Australian schoolgirl faces charge of financing ISIS

CORRECTING DATE TO MONDAY FEB. 23 - This is a still taken from CCTV issued by the Metropolitan Police in London on Monday Feb. 23, 2015,  of 15-year-old Amira Abase, left,  Kadiza Sultana,16, centre, and Shamima Begum, 15, going through Gatwick airport, south of London, before they caught their flight to Turkey on Tuesday Feb 17, 2015. The three teenage girls left the country in a suspected bid to travel to Syria to join the Islamic State extremist group. (AP Photo/Metropolitan Police) NO ARCHIVE

This is a still taken from CCTV issued by the Metropolitan Police in London on Feb. 23, 2015, shows three teenage girls suspected of traveling to Syria to join the ISIS. In Australia, authorities are set to charge a 16-year-old schoolgirl of raising and sending funds to the Islamist terrorist group. AP FILE

SYDNEY, Australia — A 16-year-old schoolgirl was set to be charged Tuesday with raising money to support the Islamic State of Iraq and Syria (ISIS) group, Australian police said, warning of a “trend of teenage children” involved in such activities.

The girl and a 20-year-old man were arrested in the western Sydney suburb of Guildford in the morning and were due to be charged during the day, New South Wales state police Deputy Commissioner Catherine Burn said.

READ: Teen girls joining Isis jihadisIslamist ISIS slave markets sell girls at any price–UN envoy

“We will be alleging that they were involved in obtaining money to send offshore to assist the Islamic State in its activities,” Burn told reporters in Sydney.

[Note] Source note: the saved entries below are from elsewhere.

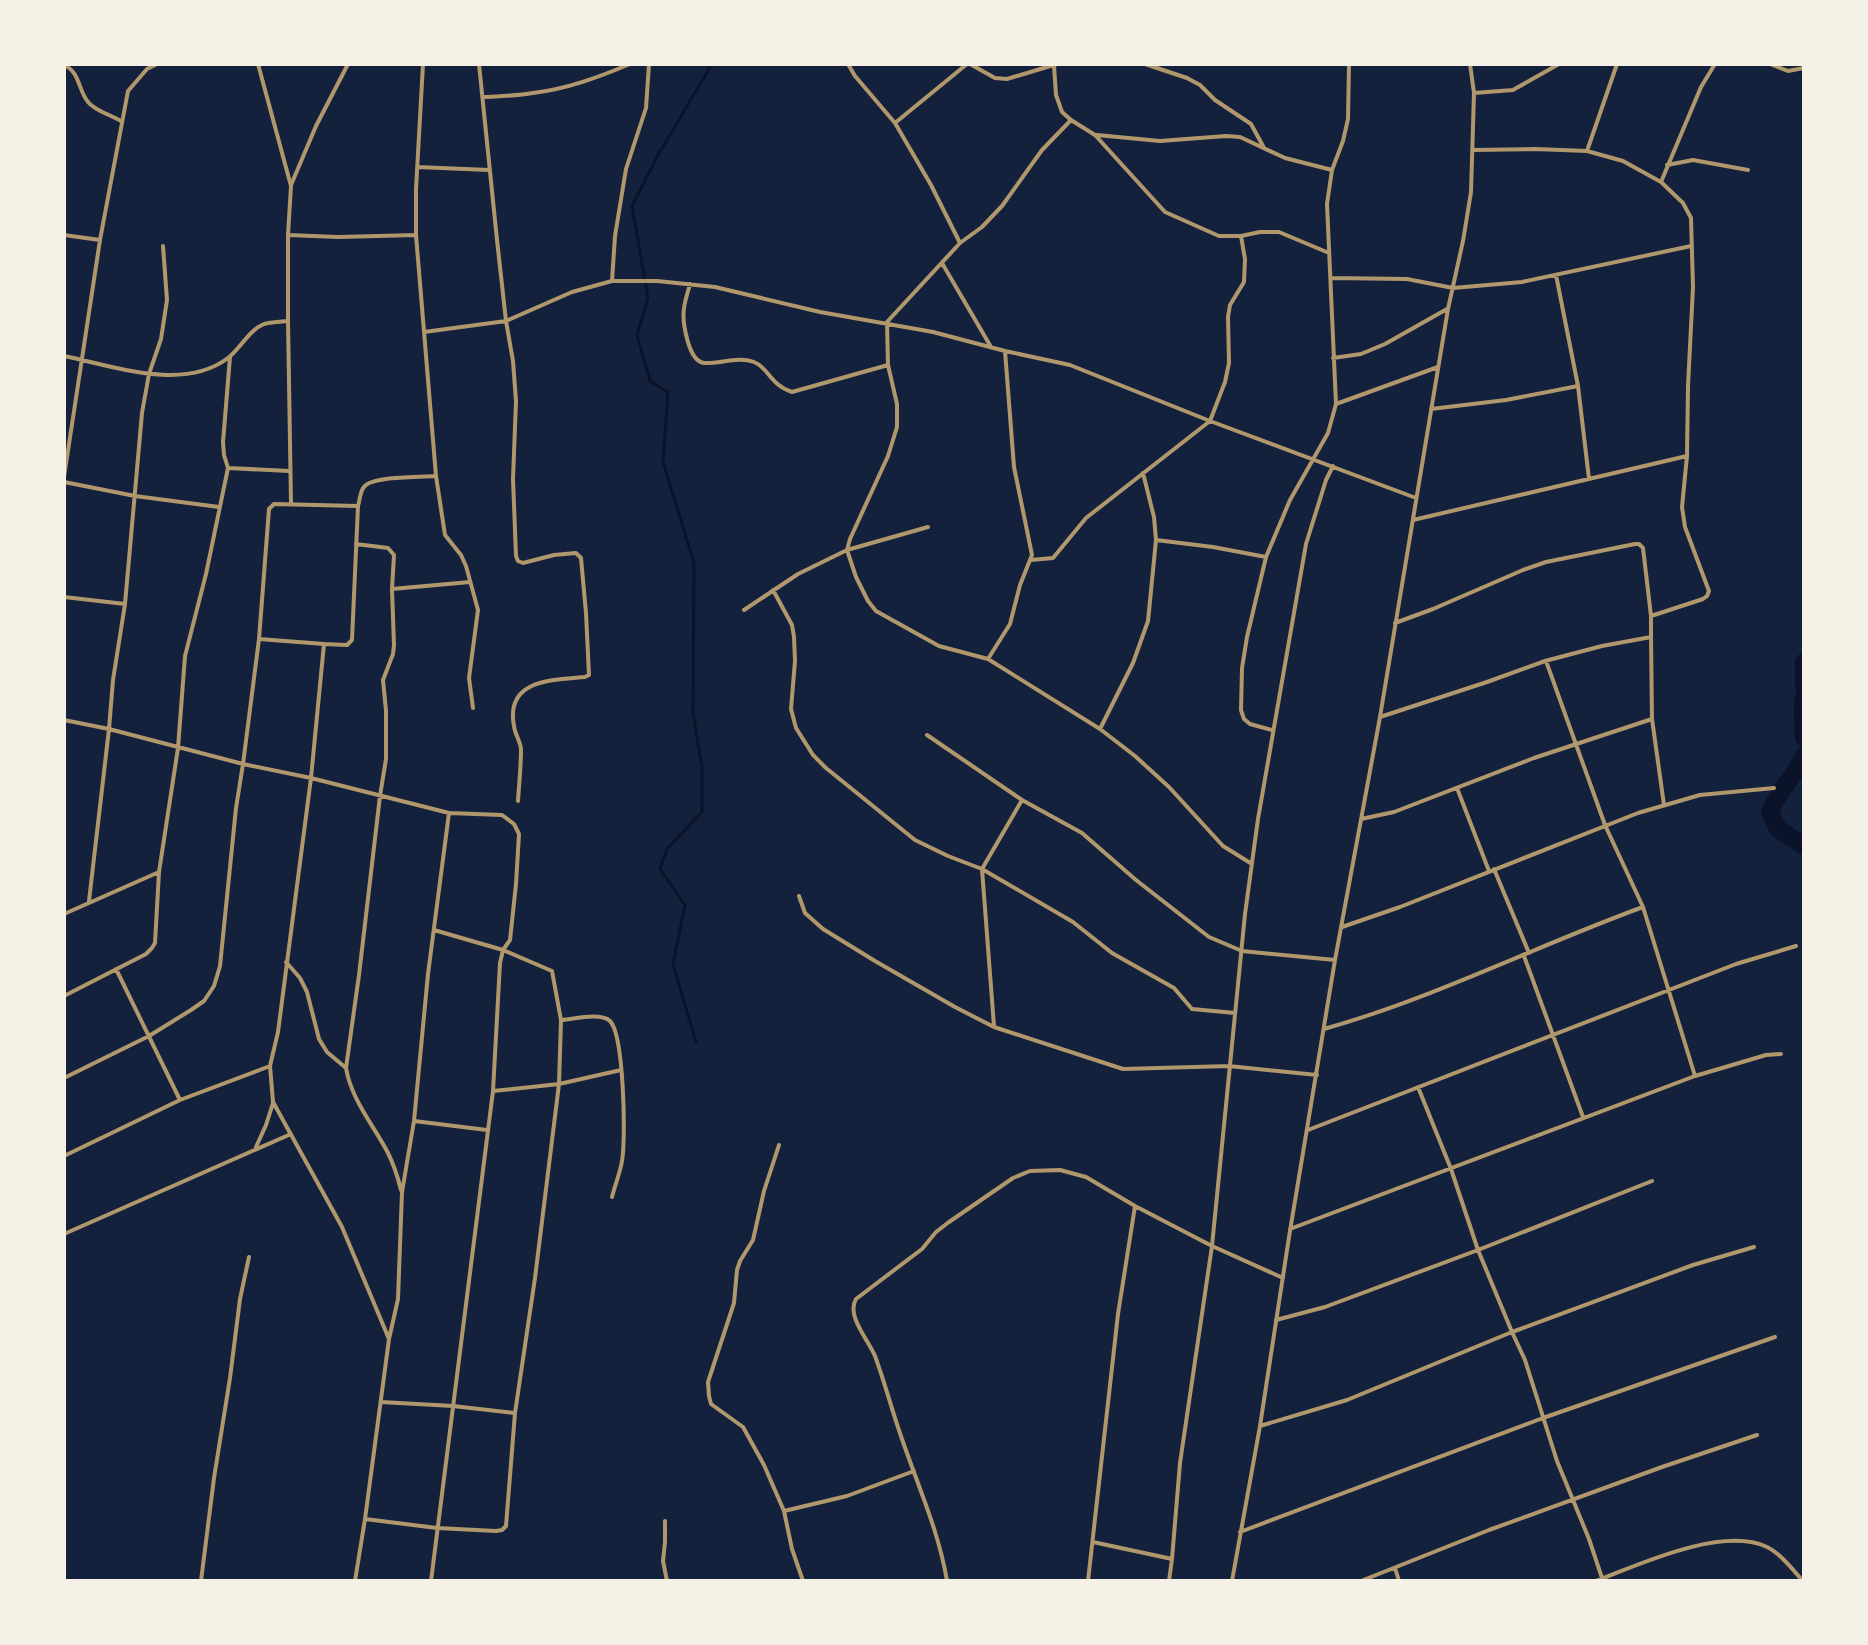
<svg xmlns="http://www.w3.org/2000/svg" width="1868" height="1645" font-family="'Space Grotesk',sans-serif">
<style>
.lines{fill:none;stroke-linecap:round;stroke-linejoin:round}
.stream{stroke:#0b132b;stroke-width:3}
.river{stroke:#0b132b;stroke-width:18}
.minor{stroke:#b1986c;stroke-width:4}
</style>
<rect width="100%" height="100%" fill="#14213d"/>
<g class="lines">
<!-- stream -->
<path class="stream" d="M696 1042 673 964 685 905 660 869 667 849 702 812V767L693 713 694 563 663 462 668 392 650 381 637 335 648 298 632 206 658 155 712 64"/>
<!-- river -->
<path class="river" d="M1804 662V687
M1804 697 1803 710 1804 738
M1804 755C1796 776 1778 790 1770 812L1778 829 1804 846"/>
<!-- minor -->
<path class="minor" d="M258 64 291 186 288 235V321L291 503
M479 64 497 240 506 321 513 361 516 401 513 479 516 556 518 561 523 563 554 555 576 553 581 558 586 613 589 675 585 677C553 680 505 679 514 726 515 735 521 742 521 750 521 767 519 784 518 801
M848 64 855 76 895 123 931 185 960 243
M970 64 995 78 1007 79 1057 64
M1145 64 1187 78 1200 85 1215 100 1251 124 1263 146
M1770 64 1788 71 1804 68
M64 65C80 72 78 90 88 102 95 111 111 115 121 121
M1054 66 1056 95 1062 112 1071 120 1095 135 1165 212 1219 236H1241L1260 232H1279L1329 253
M1474 93 1513 90 1559 64
M483 97C500 96 517 96 533 93 567 89 599 77 630 64
M1071 120 1042 150 1002 206 982 227 960 243 887 322 888 365 897 404V427L888 456 850 539 847 550 856 577 868 601 876 611 939 646 988 659 1100 729 1135 756 1169 787 1223 846 1252 864
M895 123 967 64
M1097 135 1160 141 1226 136 1240 137 1285 158 1332 170
M1587 151 1617 64
M1667 165 1693 160 1748 170
M417 167 489 170
M1661 182 1701 87 1715 64
M291 185 316 126 348 64
M64 235 100 240
M288 235 338 237 416 235
M163 246 167 300 161 339 149 374 142 413 125 604 113 680 109 729 243 764 311 778 449 813 502 815 514 824 519 834 516 884 510 940 503 950 500 963 493 1091 431 1581
M942 263 991 347
M1556 275 1578 386 1589 479
M1331 278 1407 279 1453 288 1522 282 1691 246
M612 281 615 236 626 169 646 108 649 64
M690 284C688 292 685 300 684 308 682 321 688 361 704 363 720 364 738 356 754 362 768 367 770 385 792 392L888 365
M424 332 506 321 572 292 612 281H657L715 287 820 312 933 332 1005 351 1070 365 1210 421 1416 498
M64 356C113 366 183 392 228 358 240 349 249 330 264 324 271 322 280 322 288 321
M1333 358 1361 354 1385 344 1447 309
M1336 404 1438 367
M1431 409 1506 400 1578 386
M228 468 224 455 223 442 230 357
M436 476 445 535 461 555 466 566 478 610 469 678 473 708
M64 477 100 240 128 91 147 69 157 64
M64 482 135 496 219 507
M358 506C360 500 360 491 364 487 372 476 422 477 436 476L416 235V189L423 64
M1413 520 1687 456
M1156 540 1213 547 1266 557
M356 544 388 548 394 555 392 589 394 645 393 654 383 680 386 711V759L380 796 359 975 346 1068C351 1099 374 1126 388 1153 394 1165 398 1178 401 1190
M1031 560 1053 558 1086 518 1210 421 1225 382 1229 363 1228 317 1230 305 1244 282 1245 259 1241 236
M392 589 470 582
M773 590 792 625 794 637 795 661 791 709 796 728 813 755 826 768 915 840 948 856 982 869 1073 922 1112 953 1174 988 1192 1009 1235 1013
M64 597 125 604
M744 610 798 574 847 550 928 527
M1395 623 1433 609 1523 570 1546 562 1635 544H1639L1643 548 1651 616
M1651 637 1652 719 1664 805
M259 639 324 644
M988 659 1010 624 1020 585 1032 555 1014 467 1005 351
M1546 661 1605 825 1643 907 1695 1076
M1380 717 1487 682 1545 661 1602 646 1651 637V616L1703 599 1707 596 1709 591 1685 527 1682 507 1687 456 1688 386 1693 287 1691 218 1683 203 1661 182 1623 161 1587 151 1535 149 1473 150
M64 720 109 729 89 901
M1100 729 1133 663 1148 621 1156 540 1154 517 1143 473
M1272 730 1250 724 1244 719 1241 710 1242 668 1247 637 1266 557 1290 500 1328 433 1336 404 1327 204 1332 170 1343 141 1348 119 1349 64
M927 735 1022 800 1082 833 1136 880 1209 937 1242 951 1335 960
M1457 788 1489 871
M1361 819 1394 812 1534 758 1652 719
M1494 869 1529 953
M799 896 805 913 823 929 875 961 955 1007 994 1027 1123 1069 1229 1066 1317 1075
M64 914 159 872
M1342 927 1400 907 1638 813 1700 795 1774 788
M1524 956 1583 1117
M286 962 300 978 307 992 319 1039 327 1052 346 1068
M116 969 180 1100
M64 996 146 954 152 948 155 943 159 872 178 748 185 656 206 574 228 468 289 471
M562 1020C574 1019 601 1012 610 1021 624 1035 626 1139 622 1161 620 1173 615 1185 612 1197
M994 1026 982 869 1022 800
M1324 1029C1434 998 1536 946 1643 907
M64 1078 149 1036 191 1010 204 1001 214 986 220 966 236 808 243 764 259 639 269 509 274 504 358 506 352 640 347 645 324 644 311 778 278 1032 270 1066 273 1102 342 1227 389 1339
M1418 1087 1451 1169 1478 1250 1512 1332 1525 1360 1557 1461 1589 1539 1603 1581
M493 1091 559 1084 621 1070
M414 1121 487 1130
M1308 1130 1736 964 1796 946
M779 1145 764 1191 753 1240 740 1261 737 1270 734 1303 708 1382 709 1396 711 1404 743 1427 764 1465 784 1511 792 1549 803 1581
M256 1147 266 1125 273 1103
M64 1156 180 1100 270 1066
M1290 1229 1695 1076 1766 1055 1781 1054
M64 1234 291 1134
M1276 1320 1325 1307 1478 1250 1652 1181
M381 1402 453 1406 514 1413
M1260 1426 1347 1400 1512 1332 1693 1265 1754 1247
M784 1511 847 1496 914 1471
M365 1519 437 1528 496 1531 502 1530 506 1526 515 1413 535 1278 559 1084 561 1020 552 971 503 950 434 930
M665 1521V1542L663 1561 667 1581
M1240 1532 1543 1418 1775 1337
M1093 1542 1172 1559
M1395 1568 1399 1581
M201 1581 214 1478 230 1378 240 1299 249 1257
M355 1581 365 1519 389 1339 398 1299 402 1192 414 1121 428 974 449 813
M947 1581C939 1532 918 1486 902 1439 892 1411 885 1383 875 1356 868 1339 846 1316 856 1299L922 1249 936 1232 949 1222 1013 1178 1030 1171 1060 1170 1086 1177 1135 1206 1212 1246 1283 1278
M1088 1581 1118 1314 1135 1206
M1169 1581 1172 1559 1180 1463 1212 1246 1245 914 1258 819 1306 544 1326 480 1333 466
M1232 1581 1260 1426 1289 1237 1335 960 1380 717 1448 309 1463 241 1471 192 1474 93 1470 64
M1361 1581 1489 1530 1662 1467 1757 1435
M1596 1581C1640 1564 1722 1526 1767 1547 1781 1554 1793 1570 1803 1581"/>
</g>
<!-- border -->
<rect width="1868" height="1645" fill="none" stroke="#f6f1e7" stroke-width="132"/>
</svg>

“The 16-year-old girl is not somebody who is well-known to us, however it is disturbing that we are continuing to see a trend of teenage children involved in activities that they should really not be involved in at all.”

The pair were to face one charge each of getting funds to, from or for a terrorist organization. The maximum penalty on conviction is 25 years in prison.

Burn would not say how much they allegedly collected, but added that a “number of people in this country” were raising money to finance terrorism and then send it offshore.

Federal Police Deputy Commissioner for national security, Michael Phelan, said the alleged fundraising was not linked to any plot of an attack in Australia and there was no immediate threat to the community.

Canberra has been increasingly concerned about home-grown extremism and raised the terror threat alert level to high in September 2014.

Authorities have conducted a series of counter-terrorism raids in several cities, while the government has passed new national security laws.

Since September 2014, 14 people have been charged under Appleby, a rolling operation investigating people suspected of being involved in domestic acts of terrorism, Australians fighting in Syria and Iraq and the funding of terrorist organizations, Phelan said.

Burn said police were working to identify “all those things that might have been involved in her getting to this position”.

In December, five people including a 15-year-old boy were charged in Sydney over a terror plot targeting a government building.

And in October a civilian police employee was shot dead by a boy, also 15, outside police headquarters in western Sydney. The teenager was killed in an exchange of gunfire.